## Your objective
Pick out and copy every line of the records below that contains the string "Login". Matching is case-sensitive.

## Dataset entries
****************************************
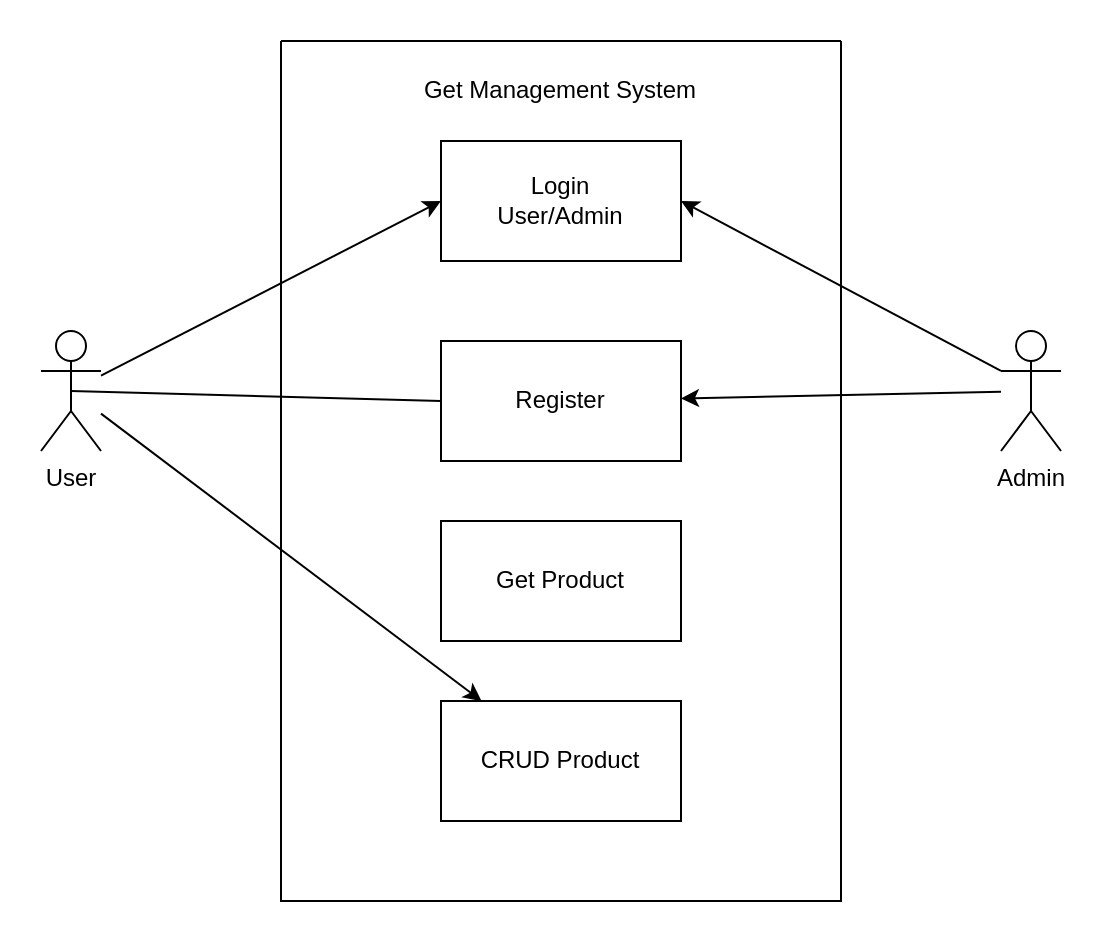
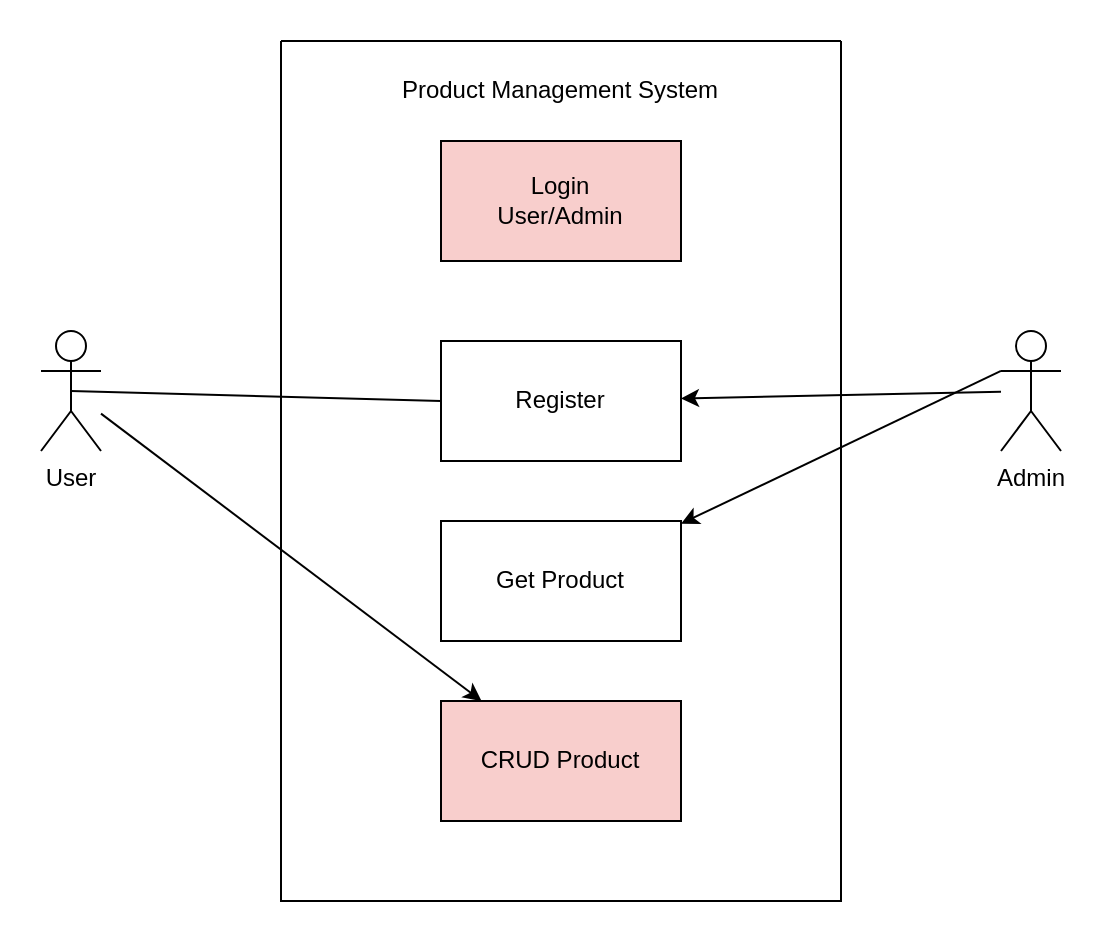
  <mxCell id="0" />
  <mxCell id="1" parent="0" />
  <mxCell id="2" value="Admin" style="shape=umlActor;verticalLabelPosition=bottom;verticalAlign=top;html=1;outlineConnect=0;" vertex="1" parent="1"><mxGeometry x="500" y="165" width="30" height="60" as="geometry" /></mxCell>
  <mxCell id="3" value="" style="swimlane;startSize=0;" vertex="1" parent="1"><mxGeometry x="140" y="20" width="280" height="430" as="geometry" /></mxCell>
- <mxCell id="4" value="Login&lt;br&gt;User/Admin" style="rounded=0;whiteSpace=wrap;html=1;" vertex="1" parent="3"><mxGeometry x="80" y="50" width="120" height="60" as="geometry" /></mxCell>
+ <mxCell id="4" value="Login&lt;br&gt;User/Admin" style="rounded=0;whiteSpace=wrap;html=1;fillColor=#f8cecc;" vertex="1" parent="3"><mxGeometry x="80" y="50" width="120" height="60" as="geometry" /></mxCell>
  <mxCell id="5" value="Get Product" style="rounded=0;whiteSpace=wrap;html=1;" vertex="1" parent="3"><mxGeometry x="80" y="240" width="120" height="60" as="geometry" /></mxCell>
- <mxCell id="6" value="CRUD Product" style="rounded=0;whiteSpace=wrap;html=1;" vertex="1" parent="3"><mxGeometry x="80" y="330" width="120" height="60" as="geometry" /></mxCell>
- <mxCell id="7" value="Get Management System" style="text;html=1;align=center;verticalAlign=middle;whiteSpace=wrap;rounded=0;" vertex="1" parent="3"><mxGeometry x="40" y="10" width="200" height="30" as="geometry" /></mxCell>
+ <mxCell id="6" value="CRUD Product" style="rounded=0;whiteSpace=wrap;html=1;fillColor=#f8cecc;" vertex="1" parent="3"><mxGeometry x="80" y="330" width="120" height="60" as="geometry" /></mxCell>
+ <mxCell id="7" value="Product Management System" style="text;html=1;align=center;verticalAlign=middle;whiteSpace=wrap;rounded=0;" vertex="1" parent="3"><mxGeometry x="40" y="10" width="200" height="30" as="geometry" /></mxCell>
  <mxCell id="8" value="Register" style="rounded=0;whiteSpace=wrap;html=1;" vertex="1" parent="3"><mxGeometry x="80" y="150" width="120" height="60" as="geometry" /></mxCell>
  <mxCell id="9" value="User" style="shape=umlActor;verticalLabelPosition=bottom;verticalAlign=top;html=1;outlineConnect=0;" vertex="1" parent="1"><mxGeometry x="20" y="165" width="30" height="60" as="geometry" /></mxCell>
- <mxCell id="10" value="" style="endArrow=classic;html=1;rounded=0;entryX=0;entryY=0.5;entryDx=0;entryDy=0;" edge="1" parent="1" source="9" target="4"><mxGeometry width="50" height="50" relative="1" as="geometry"><mxPoint x="340" y="180" as="sourcePoint" /><mxPoint x="390" y="130" as="targetPoint" /></mxGeometry></mxCell>
- <mxCell id="11" value="" style="endArrow=classic;html=1;rounded=0;entryX=1;entryY=0.5;entryDx=0;entryDy=0;exitX=0;exitY=0.333;exitDx=0;exitDy=0;exitPerimeter=0;" edge="1" parent="1" source="2" target="4"><mxGeometry width="50" height="50" relative="1" as="geometry"><mxPoint x="340" y="180" as="sourcePoint" /><mxPoint x="390" y="130" as="targetPoint" /></mxGeometry></mxCell>
+ <mxCell id="11" value="" style="endArrow=classic;html=1;rounded=0;exitX=0;exitY=0.333;exitDx=0;exitDy=0;exitPerimeter=0;" edge="1" parent="1" source="2" target="5"><mxGeometry width="50" height="50" relative="1" as="geometry"><mxPoint x="340" y="180" as="sourcePoint" /><mxPoint x="390" y="130" as="targetPoint" /></mxGeometry></mxCell>
  <mxCell id="12" value="" style="endArrow=classic;html=1;rounded=0;" edge="1" parent="1" source="2" target="8"><mxGeometry width="50" height="50" relative="1" as="geometry"><mxPoint x="340" y="180" as="sourcePoint" /><mxPoint x="390" y="130" as="targetPoint" /></mxGeometry></mxCell>
  <mxCell id="13" value="" style="endArrow=classic;html=1;rounded=0;" edge="1" parent="1" source="9" target="6"><mxGeometry width="50" height="50" relative="1" as="geometry"><mxPoint x="50" y="190" as="sourcePoint" /><mxPoint x="210" y="180" as="targetPoint" /></mxGeometry></mxCell>
  <mxCell id="14" value="" style="endArrow=none;html=1;rounded=0;entryX=0;entryY=0.5;entryDx=0;entryDy=0;exitX=0.5;exitY=0.5;exitDx=0;exitDy=0;exitPerimeter=0;" edge="1" parent="1" source="9" target="8"><mxGeometry width="50" height="50" relative="1" as="geometry"><mxPoint x="50" y="195" as="sourcePoint" /><mxPoint x="390" y="250" as="targetPoint" /></mxGeometry></mxCell>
****************************************
## Finished exercise
- <mxCell id="4" value="Login&lt;br&gt;User/Admin" style="rounded=0;whiteSpace=wrap;html=1;" vertex="1" parent="3"><mxGeometry x="80" y="50" width="120" height="60" as="geometry" /></mxCell>
+ <mxCell id="4" value="Login&lt;br&gt;User/Admin" style="rounded=0;whiteSpace=wrap;html=1;fillColor=#f8cecc;" vertex="1" parent="3"><mxGeometry x="80" y="50" width="120" height="60" as="geometry" /></mxCell>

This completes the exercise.